TASKS FOR THIS EXERCISE →
[1] Reproduce the passage of the notes on token usage and cancellation that starts with "SkillCompleted.tokensUsed and Completed.tokensUsed" and goes on through "output = session.await()".
[2] According to the notes on token usage and cancellation, what is the session's outer scope?
[3] Summarize the notes on token usage and cancellation in two sentences.

EXTRACT TO READ →
*** Begin section ***

TokenUsage in events

SkillCompleted.tokensUsed and Completed.tokensUsed carry a cumulative TokenUsage summed across every LLM turn of the skill — promptTokens and completionTokens summed independently. For a single-turn run, this equals that turn's usage; for a multi-turn loop, it's the total billed for the skill.

val session = agent.session(input)
val output = session.await()
session.events.toList().filterIsInstance<AgentEvent.Completed<*>>().single().tokensUsed
// → TokenUsage(promptTokens=147, completionTokens=63), or null if the provider didn't report

implementedBy skills: always null (no LLM).

Cancellation

Today's contract: cancelling the coroutine collecting events terminates the Flow promptly. The session's outer scope is a SupervisorJob with Dispatchers.Unconfined; cancellation propagates through the channel-backed Flow.

Step-3 gap (deferred to step 4): the agent invocation itself may run to completion in the background when cancelled, because:

  • implementedBy lambdas are (IN) -> OUT — pure synchronous code with no suspension points. Coroutine cancellation can only fire at suspension points, so Thread.sleep or a tight loop won't be interrupted.
  • Native streaming adapters use HttpClient.send(BodyHandlers.ofInputStream()) which blocks inside BufferedReader.readLine(). Same issue — coroutine cancel doesn't interrupt the blocking read.

*** End section ***

Dataset excerpts
*** Begin section ***

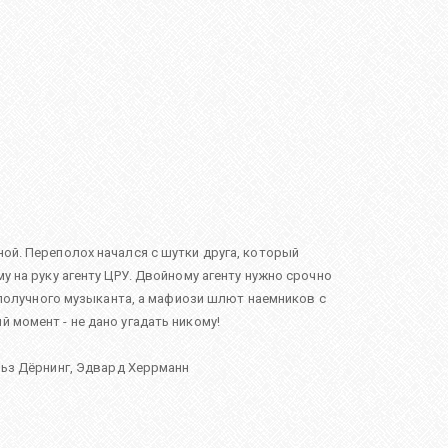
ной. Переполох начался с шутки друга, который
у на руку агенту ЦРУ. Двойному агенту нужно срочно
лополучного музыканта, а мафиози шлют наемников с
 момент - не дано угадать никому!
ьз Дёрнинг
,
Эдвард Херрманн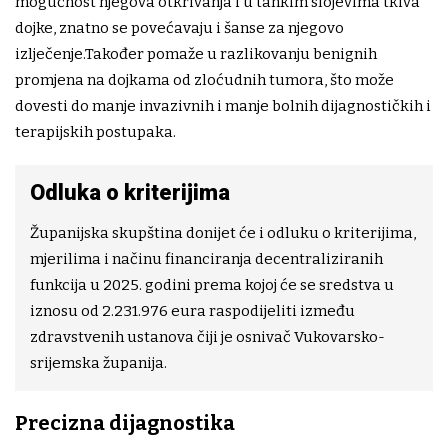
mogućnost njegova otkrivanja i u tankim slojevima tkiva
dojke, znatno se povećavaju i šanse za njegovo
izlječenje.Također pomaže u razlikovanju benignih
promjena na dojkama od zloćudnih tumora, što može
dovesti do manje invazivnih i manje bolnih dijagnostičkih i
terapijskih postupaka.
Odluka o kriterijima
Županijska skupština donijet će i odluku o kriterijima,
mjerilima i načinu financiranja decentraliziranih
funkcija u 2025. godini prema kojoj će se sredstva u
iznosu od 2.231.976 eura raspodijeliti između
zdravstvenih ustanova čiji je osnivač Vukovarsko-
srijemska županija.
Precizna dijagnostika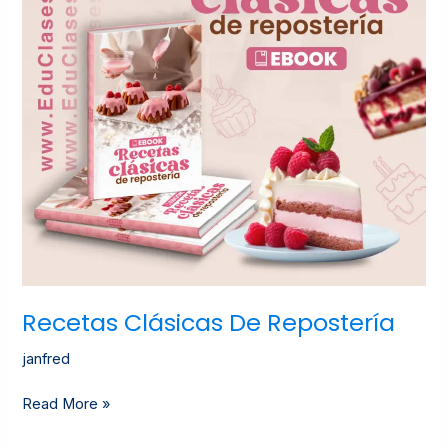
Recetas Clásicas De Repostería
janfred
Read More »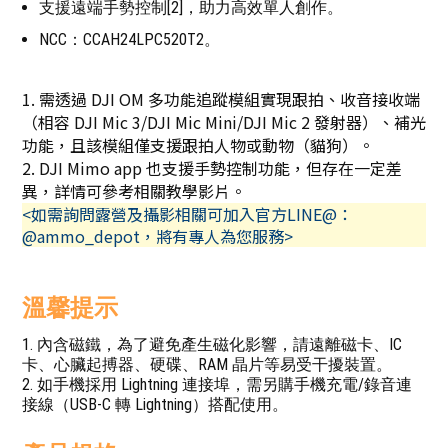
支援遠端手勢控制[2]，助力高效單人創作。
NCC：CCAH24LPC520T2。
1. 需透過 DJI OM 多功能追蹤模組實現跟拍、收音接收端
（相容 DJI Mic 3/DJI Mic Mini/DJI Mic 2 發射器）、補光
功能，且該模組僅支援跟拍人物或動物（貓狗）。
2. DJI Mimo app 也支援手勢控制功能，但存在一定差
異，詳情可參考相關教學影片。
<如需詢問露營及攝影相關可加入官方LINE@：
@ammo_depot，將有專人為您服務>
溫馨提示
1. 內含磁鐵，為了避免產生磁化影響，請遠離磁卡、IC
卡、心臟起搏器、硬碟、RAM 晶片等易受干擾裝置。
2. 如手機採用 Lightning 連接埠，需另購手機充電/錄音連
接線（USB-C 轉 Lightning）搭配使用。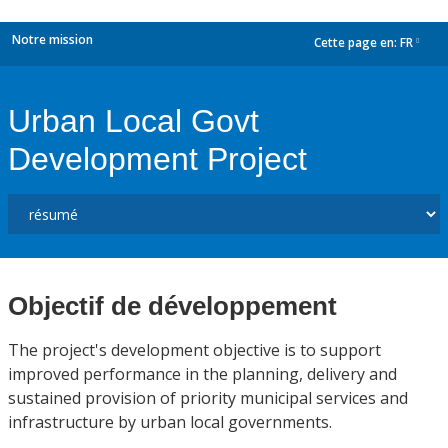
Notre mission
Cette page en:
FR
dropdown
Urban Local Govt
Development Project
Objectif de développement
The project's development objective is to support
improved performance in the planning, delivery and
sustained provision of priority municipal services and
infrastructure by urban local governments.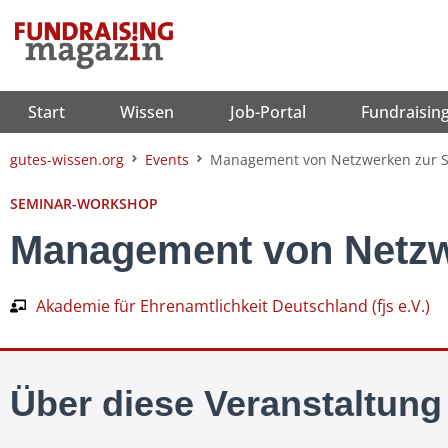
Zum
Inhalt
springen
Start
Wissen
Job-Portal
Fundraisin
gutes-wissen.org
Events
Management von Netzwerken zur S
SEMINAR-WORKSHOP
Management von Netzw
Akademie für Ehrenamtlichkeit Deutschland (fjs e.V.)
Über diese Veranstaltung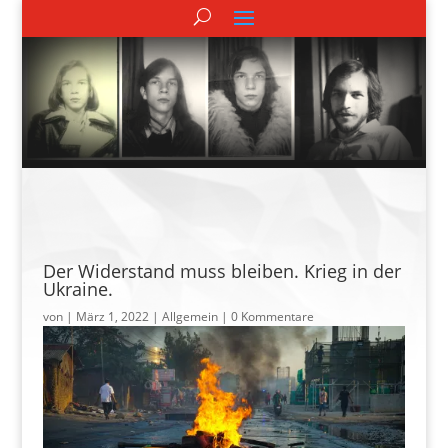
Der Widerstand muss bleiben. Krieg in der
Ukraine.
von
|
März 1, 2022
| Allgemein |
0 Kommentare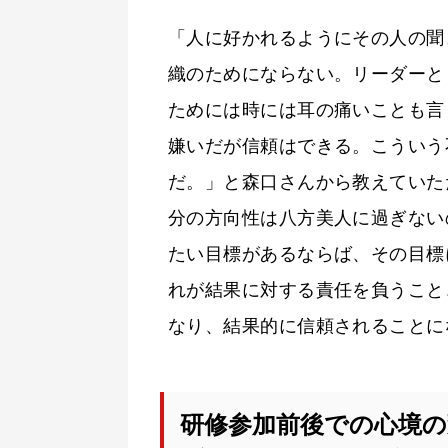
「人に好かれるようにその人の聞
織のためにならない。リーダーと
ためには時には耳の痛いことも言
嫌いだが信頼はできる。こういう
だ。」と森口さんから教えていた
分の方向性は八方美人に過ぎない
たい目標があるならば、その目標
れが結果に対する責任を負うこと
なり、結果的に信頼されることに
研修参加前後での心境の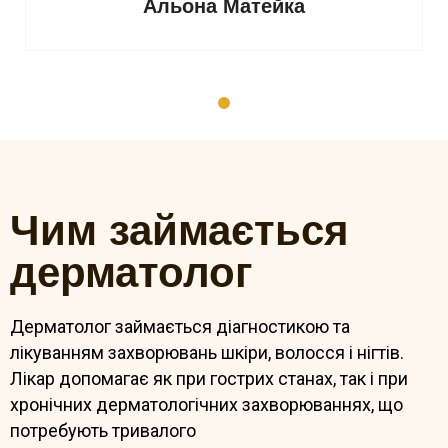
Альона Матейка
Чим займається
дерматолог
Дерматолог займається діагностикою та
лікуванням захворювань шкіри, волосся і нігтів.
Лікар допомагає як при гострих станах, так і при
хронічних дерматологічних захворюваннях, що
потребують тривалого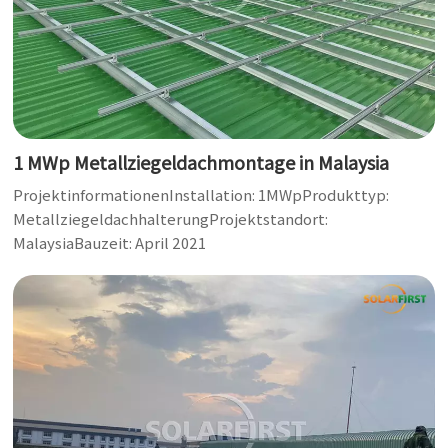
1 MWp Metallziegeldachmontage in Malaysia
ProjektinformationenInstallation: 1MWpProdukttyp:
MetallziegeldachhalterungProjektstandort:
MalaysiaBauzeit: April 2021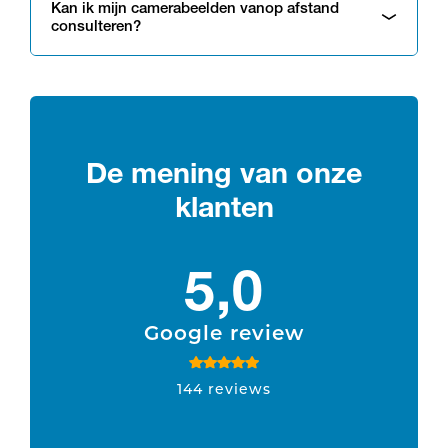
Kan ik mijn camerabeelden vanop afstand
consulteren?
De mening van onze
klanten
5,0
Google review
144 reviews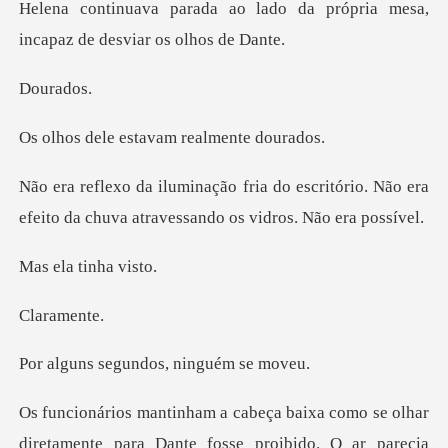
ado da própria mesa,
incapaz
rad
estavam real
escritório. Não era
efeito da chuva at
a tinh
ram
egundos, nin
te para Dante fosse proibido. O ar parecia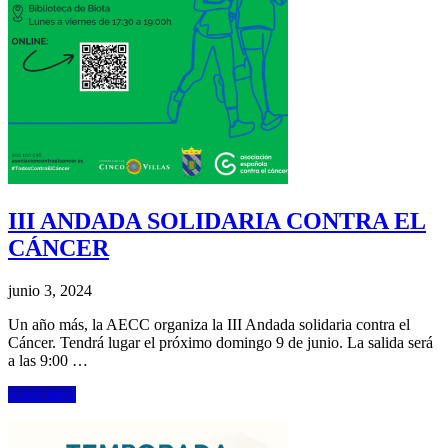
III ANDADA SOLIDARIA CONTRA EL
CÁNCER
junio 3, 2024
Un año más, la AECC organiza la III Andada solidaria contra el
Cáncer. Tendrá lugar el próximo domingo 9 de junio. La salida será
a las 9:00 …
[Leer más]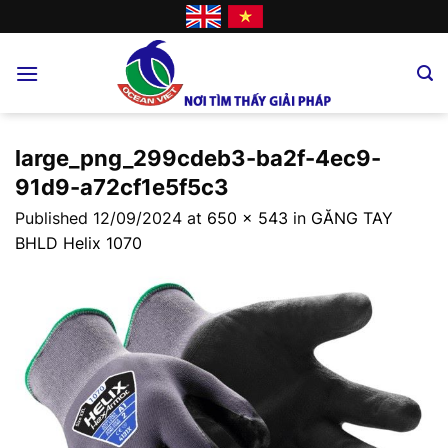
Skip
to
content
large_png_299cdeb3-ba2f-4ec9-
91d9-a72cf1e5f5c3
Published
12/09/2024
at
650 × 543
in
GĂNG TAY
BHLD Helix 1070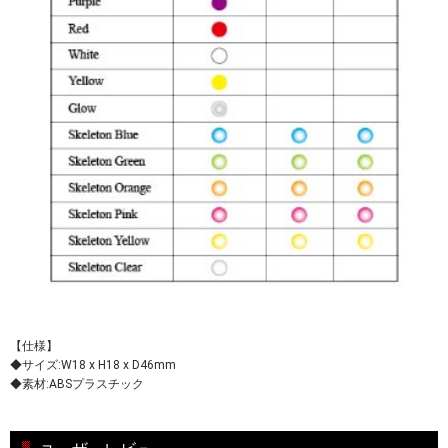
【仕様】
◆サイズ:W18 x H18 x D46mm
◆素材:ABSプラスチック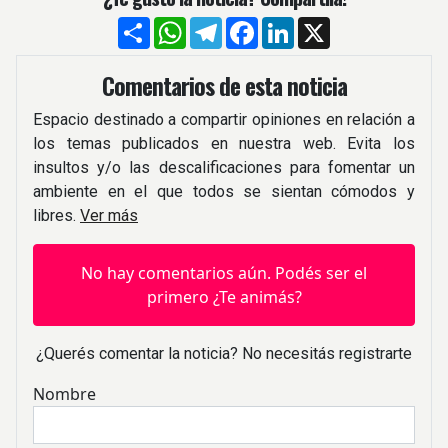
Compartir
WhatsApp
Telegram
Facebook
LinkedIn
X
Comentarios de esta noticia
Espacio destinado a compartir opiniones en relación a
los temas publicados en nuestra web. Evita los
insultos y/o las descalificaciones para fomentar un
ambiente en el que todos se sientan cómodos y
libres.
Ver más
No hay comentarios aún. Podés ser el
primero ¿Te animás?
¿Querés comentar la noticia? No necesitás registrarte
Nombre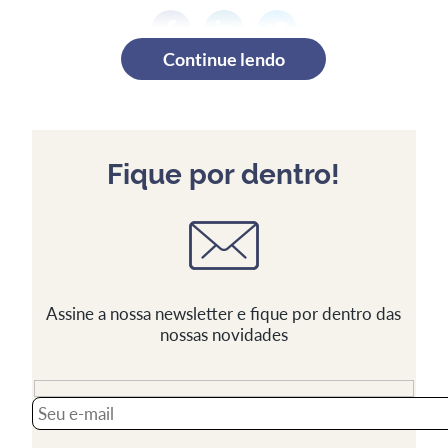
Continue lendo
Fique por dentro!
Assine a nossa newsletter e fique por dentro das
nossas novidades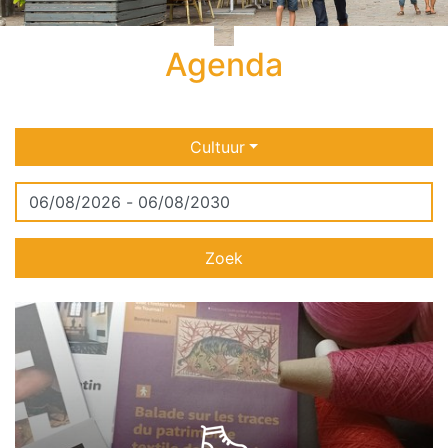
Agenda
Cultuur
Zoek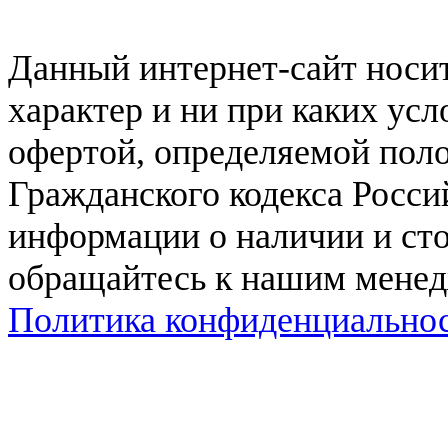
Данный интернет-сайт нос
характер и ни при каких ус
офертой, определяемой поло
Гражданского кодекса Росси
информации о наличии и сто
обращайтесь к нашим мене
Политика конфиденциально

*** End section ***

ANSWERS TO THE EXERCISE →
[1]
SkillCompleted.tokensUsed and Completed.tokensUsed carry a cumulative TokenUsage summed across every LLM turn of the skill — promptTokens and completionTokens summed independently. For a single-turn run, this equals that turn's usage; for a multi-turn loop, it's the total billed for the skill.

val session = agent.session(input)
val output = session.await()

[2] It is a SupervisorJob with Dispatchers.Unconfined.

[3] The tokensUsed field on SkillCompleted and Completed events carries a cumulative TokenUsage summed across every LLM turn of a skill, and it is always null for implementedBy skills. Cancelling the coroutine that collects events ends the Flow promptly, but the agent invocation may still run to completion in the background because synchronous implementedBy lambdas and blocking reads in native streaming adapters cannot be interrupted.